Lebyazhya Bay (Лебя́жья губа́) is a small bay that indents the south side of Feklistova Island, one of the Shantar Islands, in the western Sea of Okhotsk. Its entrance is 11.3 km wide and 5.6 km deep. There are three small bays at its head: Enegelma Road to the west, Soboleva to the north, and Rosseta to the east. A small island, Sukhotina, lies to its southeast. In the spring and summer it is host to a small nesting colony of thick-billed murre. A number of streams of fresh water flow down the hills into the bay. Spring tides rise 6.5 m while neaps rise 2.4 m.

==History==
Between 1852 and 1889, American whaleships anchored in the bay to stow down or boil oil, flense whales, and obtain wood and water or shelter from storms. They called it Feklistoff Harbor, Bloomer Bay, or Harbor Bay. Ships typically anchored in five to nine fathoms of water, usually in Soboleva Bay. As many as forty-two ships could be anchored in Lebyazhya Bay at one time. Though ships mainly anchored in the bay to get wood and water, boats were also sent ashore to catch trout, collect berries, or to shoot ducks or bears. Although these ships visited the Shantar region to hunt bowhead whales, they seldom chased whales in the bay itself. Men that had been killed by whales or died of disease were buried ashore. Two ships were condemned in the bay, the brig Tarquina (210 tons), of Honolulu, under Captain Weaver, and the bark Columbus (344 tons), of New London, under Captain Edwards.

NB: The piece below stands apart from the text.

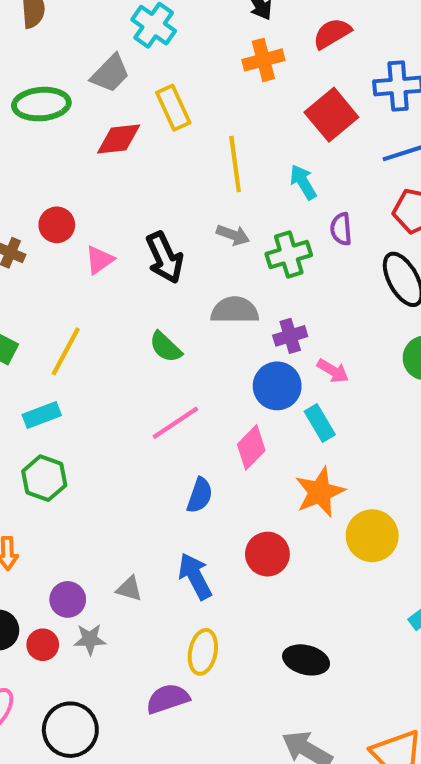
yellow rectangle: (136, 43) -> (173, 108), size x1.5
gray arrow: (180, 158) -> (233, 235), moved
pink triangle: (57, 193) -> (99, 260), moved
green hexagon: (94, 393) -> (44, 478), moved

The former had been damaged in the ice in June 1856 while the latter was wrecked in Tugur Bay in August 1858. Both were sold; one of them was also pilfered. The schooner E. L. Frost (141 tons), of Honolulu, was left in the bay for the winter of 1860–1861. She served as tender to the bark Benjamin Rush (385 tons), also of Honolulu, during the seasons of 1860 and 1861.